As much as suicide does agonize the family you left behind (most of the time) I'll push back on it being like hardcore drug addiction/incest/blahblahblah.

  • There are reduced and finite externalities. First, you stop being a direct burden on anyone else on the day of your death, and then eventually your loss fades into the background for those who cared about you. Compare that with the unrelenting toll a fentanyl addict takes on everyone around them.

  • As /u/DaseIndustriesLtd put it: The state is "not entitled to deny people their exit rights". This isn't just a libertarian fantasy principle. The ability to opt out of existence should be table stakes for most moralities. Nobody would begrudge someone being trapped in an inescapable room and being raped day in and day out for committing suicide. Your personal line will be different from almost anyone else's.

Should we discourage suicide? Of course. 2 years of treatment seems about right to me in terms of a support system putting up a fight with the individual and making the barrier to entry sufficiently high. The bulk of these responses seem to be that she was too young and could have gotten better.
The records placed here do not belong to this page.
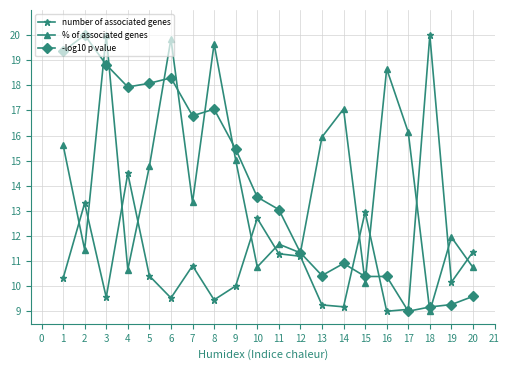

Is the value of number of associated genes at 2 greater than the value of % of associated genes at 6?

No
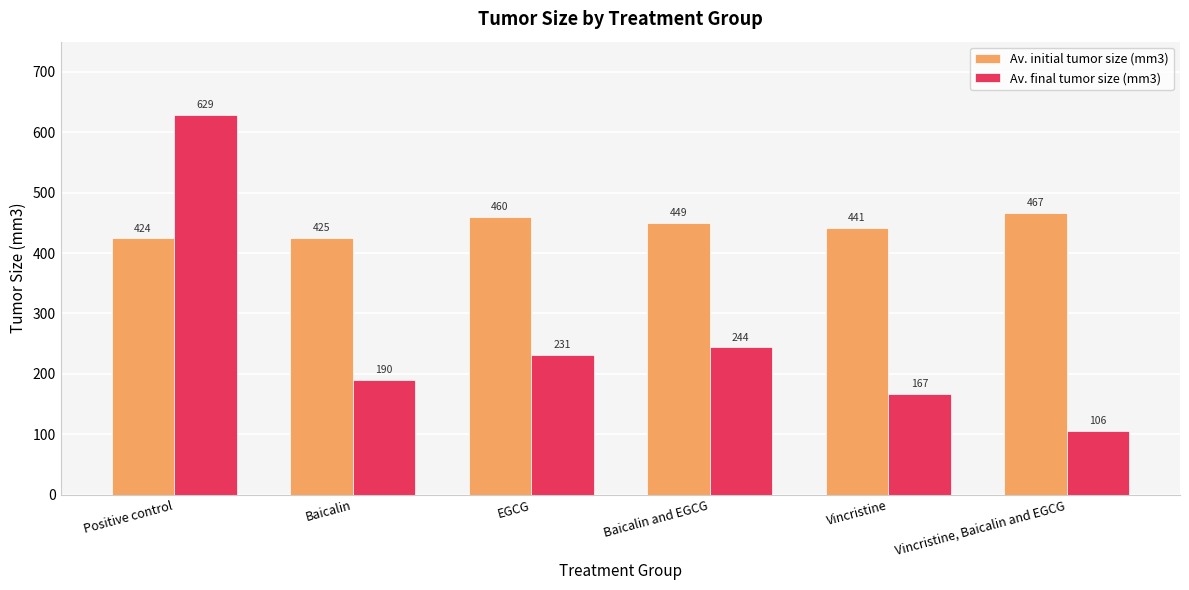

Rank the series by their maximum value, from highest to lowest.

Av. final tumor size (mm3), Av. initial tumor size (mm3)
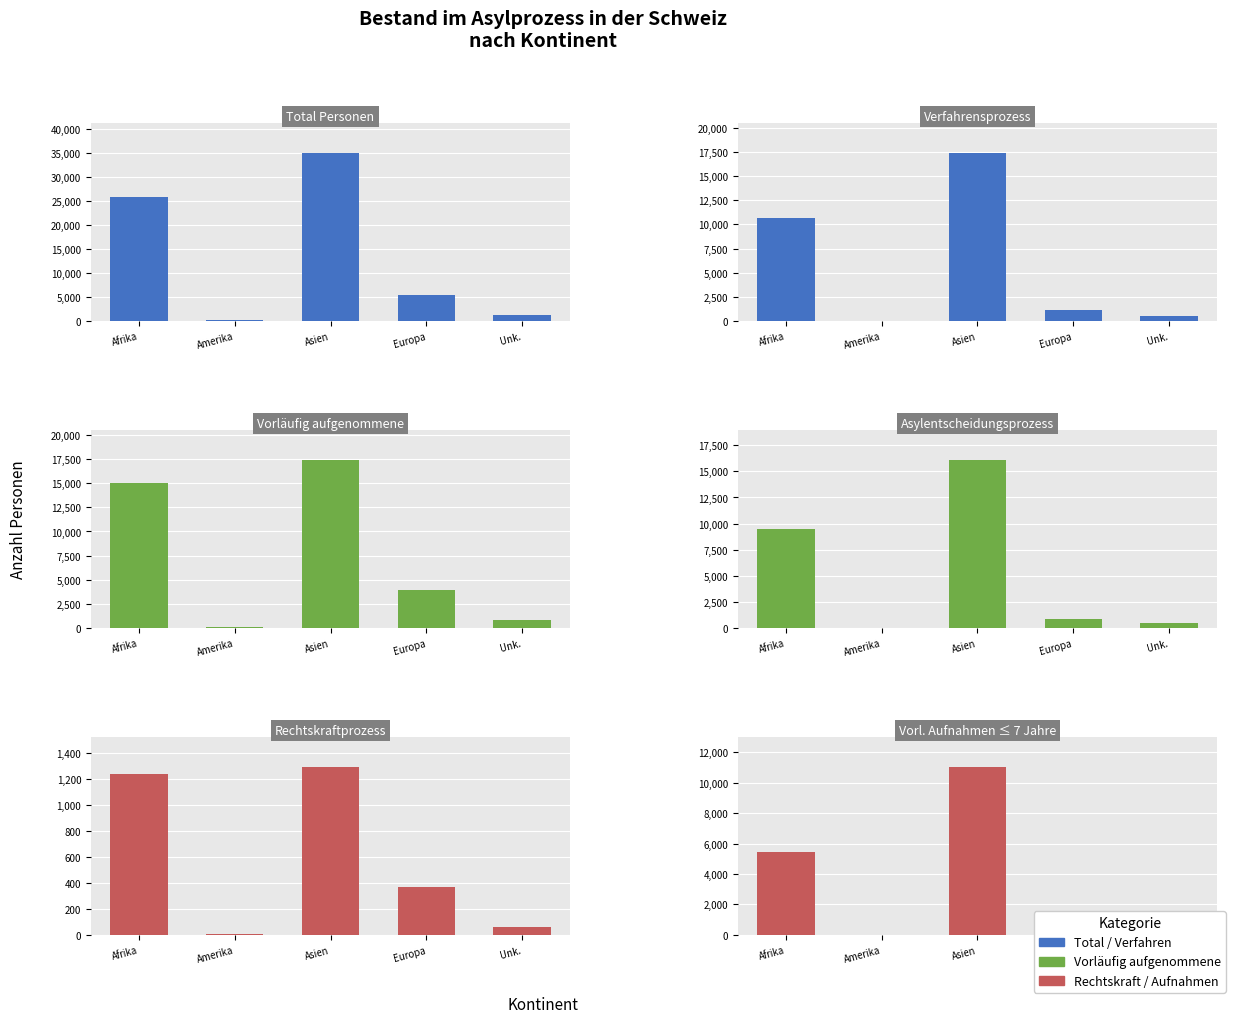

What is the sum of all Vorläufig aufgenommene values?

37288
Sure, maybe. But that's the individual's decision and judgment, and 23 is old enough to be a mostly formed person.

I find the arguments against Euthanasia because COVID has exposed the average government's ability and willingness to coerce suicide far more convincing than "Suicide is Wrong"

The state is "not entitled to deny people their exit rights". This isn't just a libertarian fantasy principle. The ability to opt out of existence should be table stakes for most moralities. Nobody would begrudge someone being trapped in an inescapable room and being raped day in and day out for committing suicide. Your personal line will be different from almost anyone else's.

This is a libertarian fantasy principle. I agree with permitting euthanasia for people who are terminally ill, living with untreatable chronic pain, or severely disabled (e.g. paraplegia and quadraplegia), but extending these edge cases to "anyone who wants to die" is a really fringe libertarian belief. Suicide is possible as a solo act, and the transgressive barrier implicit in the solo act is a useful check on people who would otherwise make the decision too lightly. If we reach a point where suicide is no longer possible as a solo act (quadraplegics, or some sort of post-singularity future where an uploaded mind would require admin access to delete itself) then all of this changes, but as long as people can slit their own wrists in the bathtub, the state and the medical system have no business trying to make it a more desirable option than it already is.

the transgressive barrier implicit in the solo act is a useful check on people who would otherwise make the decision too lightly

To reiterate, I sympathize with the argument that the government can and will encourage suicide, before eventually forcing it. There's so many signals pointing to this - whether it's the inevitable implosion of welfare state pension systems or climate change hysterics that overemphasize individual carbon footprints. From a practical perspective, I have radically altered my priors on state-controlled euthanasia being a "Good Idea".

(quadraplegics, or some sort of post-singularity future where an uploaded mind would require admin access to delete itself)

How are we far from this with modern medicine? People exist in vegetative states for years, bankrupting their families or costing hospitals and insurers millions.

as long as people can slit their own wrists in the bathtub

I think this isn't charitable enough to those who do want to commit suicide. I haven't checked metrics on who regrets committing it vs not, and I do believe that there has to be some barrier to entry. But it's not easy to do far simpler things like dig road rash out of my own skin or cut away lesions. There's a reason why so many people thought it was amazing when that guy sawed off his leg to escape being trapped by a boulder. I do believe that you can absolutely want to commit suicide in a real way but fumble the execution.

I mean, one person suggested black powder pistols? C'mon. I would want to have an extremely high sense of certainty that I wouldn't be signing myself up for even more excruciating pain with whatever method I chose to kill myself. The appeal of having someone ensure this happens correctly I think is natural.